WHAT TO DO: List each line in the rows below that contains the word "Quinta", copying every such line in full.

SOURCE RECORDS:
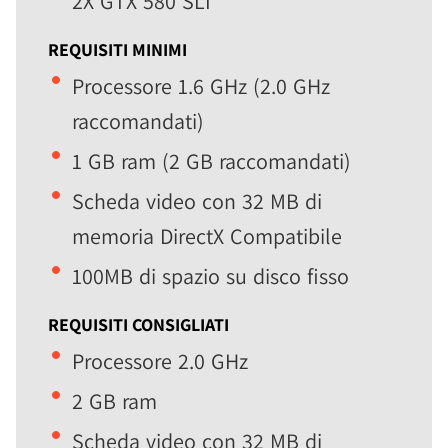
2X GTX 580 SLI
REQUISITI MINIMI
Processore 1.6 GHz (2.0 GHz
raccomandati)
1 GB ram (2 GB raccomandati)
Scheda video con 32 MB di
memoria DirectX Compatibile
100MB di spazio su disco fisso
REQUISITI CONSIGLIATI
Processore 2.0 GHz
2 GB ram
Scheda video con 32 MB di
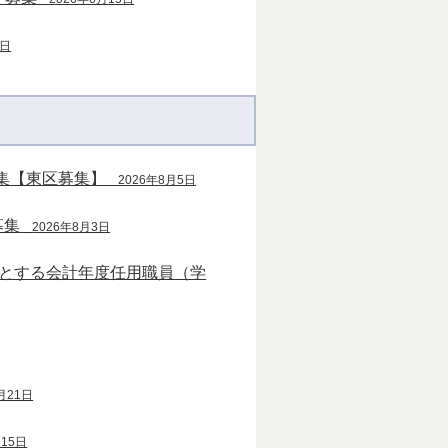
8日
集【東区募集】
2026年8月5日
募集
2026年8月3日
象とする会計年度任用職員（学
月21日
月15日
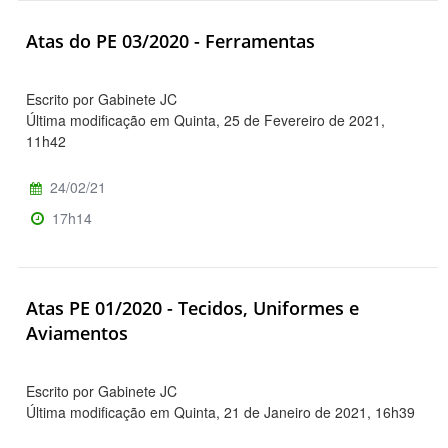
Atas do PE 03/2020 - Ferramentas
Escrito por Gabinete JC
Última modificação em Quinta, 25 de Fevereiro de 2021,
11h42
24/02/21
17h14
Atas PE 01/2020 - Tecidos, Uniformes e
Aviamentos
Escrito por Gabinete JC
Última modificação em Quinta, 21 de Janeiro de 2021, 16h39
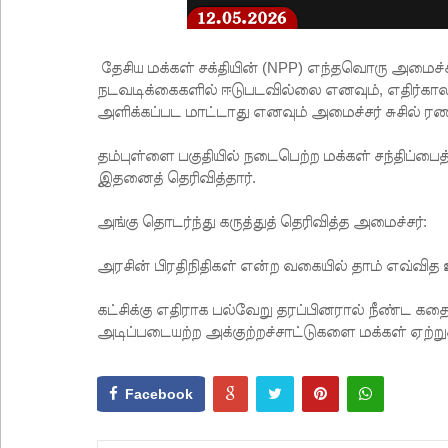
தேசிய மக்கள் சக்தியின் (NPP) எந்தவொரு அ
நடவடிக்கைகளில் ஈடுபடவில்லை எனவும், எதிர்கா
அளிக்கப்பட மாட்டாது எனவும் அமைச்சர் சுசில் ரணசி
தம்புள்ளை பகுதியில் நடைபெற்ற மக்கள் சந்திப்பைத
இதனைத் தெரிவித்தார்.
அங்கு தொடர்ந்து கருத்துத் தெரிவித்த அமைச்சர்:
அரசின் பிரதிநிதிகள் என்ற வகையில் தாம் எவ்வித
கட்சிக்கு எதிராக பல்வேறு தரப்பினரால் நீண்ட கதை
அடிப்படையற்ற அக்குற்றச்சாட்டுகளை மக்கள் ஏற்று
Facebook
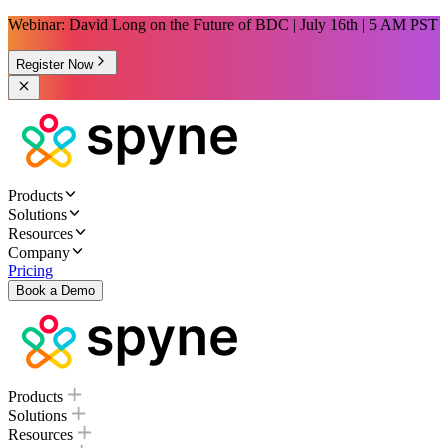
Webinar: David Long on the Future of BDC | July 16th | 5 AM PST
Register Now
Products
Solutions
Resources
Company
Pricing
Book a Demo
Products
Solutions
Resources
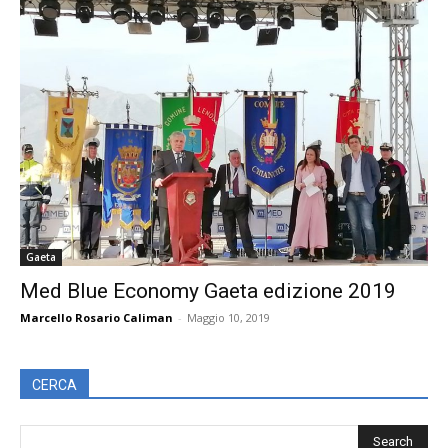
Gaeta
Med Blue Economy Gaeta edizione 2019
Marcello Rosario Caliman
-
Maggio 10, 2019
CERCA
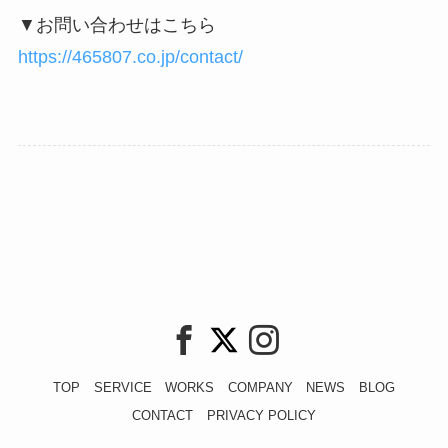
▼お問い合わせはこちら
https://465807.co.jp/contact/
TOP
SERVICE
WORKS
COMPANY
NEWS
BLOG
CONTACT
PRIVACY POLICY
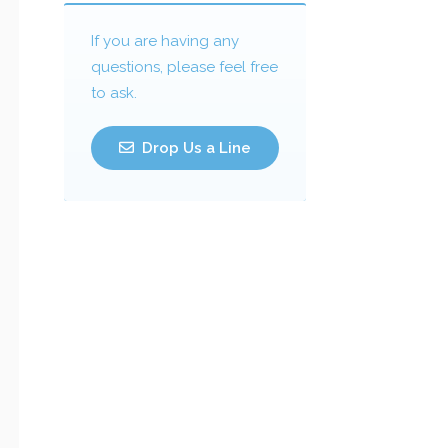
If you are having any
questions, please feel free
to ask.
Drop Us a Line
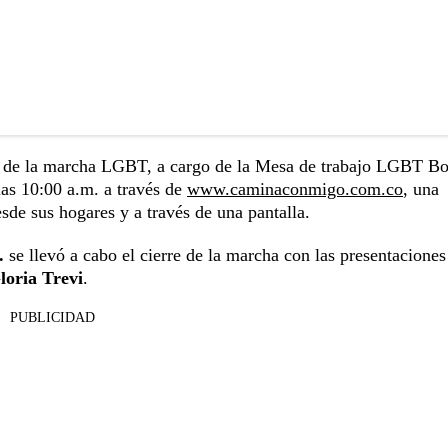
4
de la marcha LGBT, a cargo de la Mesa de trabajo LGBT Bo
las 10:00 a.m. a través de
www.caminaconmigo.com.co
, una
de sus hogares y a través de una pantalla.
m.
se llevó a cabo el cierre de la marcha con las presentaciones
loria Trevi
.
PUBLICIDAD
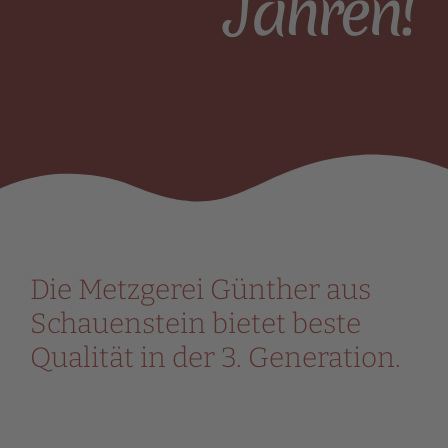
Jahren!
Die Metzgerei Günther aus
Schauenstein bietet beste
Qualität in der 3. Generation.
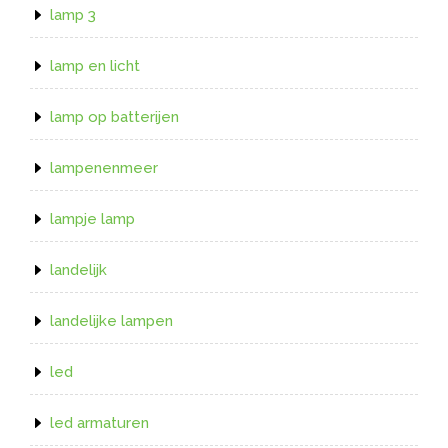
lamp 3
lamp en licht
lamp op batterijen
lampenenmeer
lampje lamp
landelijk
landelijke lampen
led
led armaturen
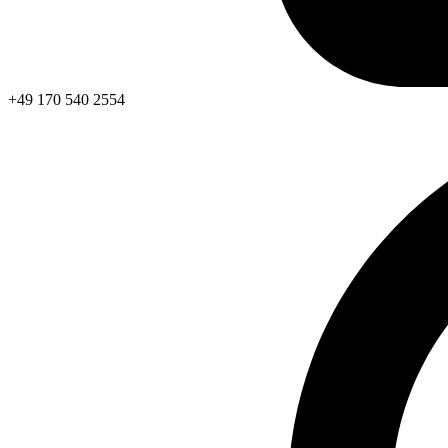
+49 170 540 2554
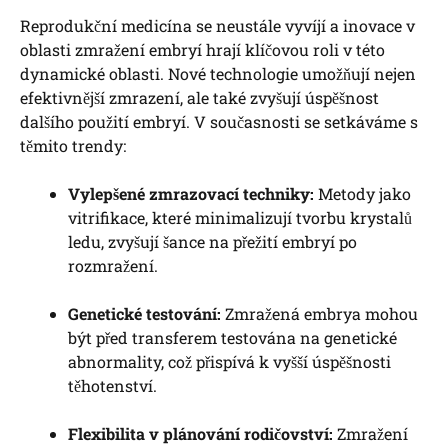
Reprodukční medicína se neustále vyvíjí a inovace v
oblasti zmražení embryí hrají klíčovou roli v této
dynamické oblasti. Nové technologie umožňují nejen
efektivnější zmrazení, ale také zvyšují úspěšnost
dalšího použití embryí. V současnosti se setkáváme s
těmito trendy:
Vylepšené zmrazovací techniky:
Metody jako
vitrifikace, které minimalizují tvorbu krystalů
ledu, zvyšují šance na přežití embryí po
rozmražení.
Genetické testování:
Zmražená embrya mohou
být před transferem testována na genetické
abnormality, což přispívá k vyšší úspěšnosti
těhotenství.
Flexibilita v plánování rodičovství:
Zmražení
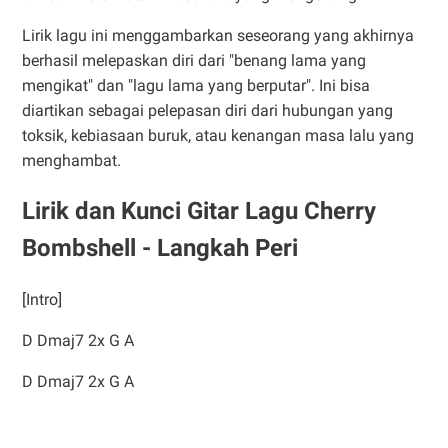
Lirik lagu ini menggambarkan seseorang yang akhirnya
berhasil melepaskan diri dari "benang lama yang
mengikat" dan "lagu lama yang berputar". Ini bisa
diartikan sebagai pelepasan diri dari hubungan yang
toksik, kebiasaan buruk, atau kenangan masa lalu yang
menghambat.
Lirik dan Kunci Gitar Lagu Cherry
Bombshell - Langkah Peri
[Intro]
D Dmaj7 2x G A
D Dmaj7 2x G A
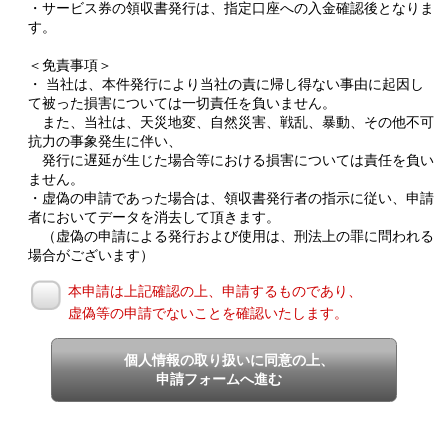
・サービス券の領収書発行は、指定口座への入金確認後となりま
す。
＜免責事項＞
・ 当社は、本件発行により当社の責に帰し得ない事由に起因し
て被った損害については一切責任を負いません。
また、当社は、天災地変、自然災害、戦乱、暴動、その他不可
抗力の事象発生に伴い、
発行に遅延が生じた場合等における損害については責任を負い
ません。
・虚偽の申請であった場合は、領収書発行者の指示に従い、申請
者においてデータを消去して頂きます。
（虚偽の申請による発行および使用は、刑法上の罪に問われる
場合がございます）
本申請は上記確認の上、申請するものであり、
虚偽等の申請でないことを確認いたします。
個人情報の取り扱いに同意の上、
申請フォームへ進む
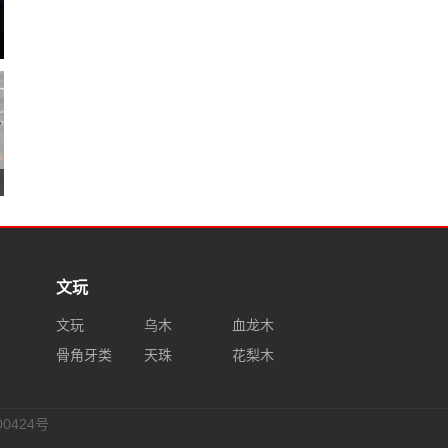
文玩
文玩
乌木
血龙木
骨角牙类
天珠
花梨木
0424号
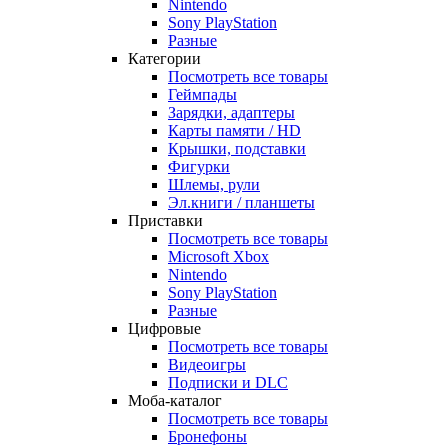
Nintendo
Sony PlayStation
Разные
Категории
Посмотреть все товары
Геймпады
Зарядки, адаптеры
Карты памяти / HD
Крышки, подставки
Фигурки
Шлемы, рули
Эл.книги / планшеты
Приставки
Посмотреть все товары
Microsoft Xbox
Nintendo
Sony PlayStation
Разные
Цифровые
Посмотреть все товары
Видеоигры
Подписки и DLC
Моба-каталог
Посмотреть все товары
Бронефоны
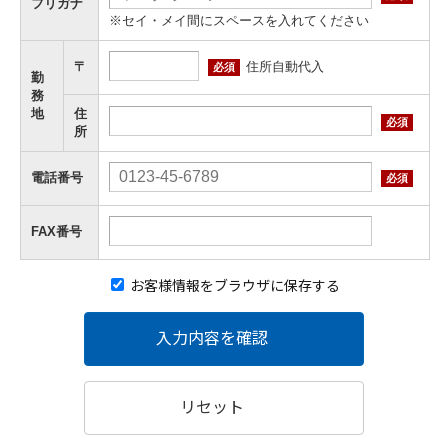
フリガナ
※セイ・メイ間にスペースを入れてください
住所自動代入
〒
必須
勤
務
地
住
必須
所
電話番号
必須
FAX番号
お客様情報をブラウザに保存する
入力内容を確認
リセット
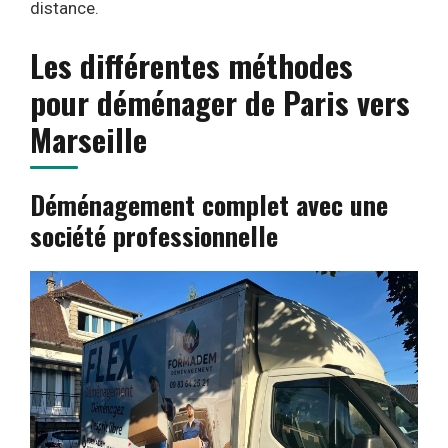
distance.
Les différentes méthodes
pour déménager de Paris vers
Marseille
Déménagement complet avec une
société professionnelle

EXERCISE OUTPUT:
Última modificação em Quinta, 25 de Fevereiro de 2021,
Última modificação em Quinta, 21 de Janeiro de 2021, 16h39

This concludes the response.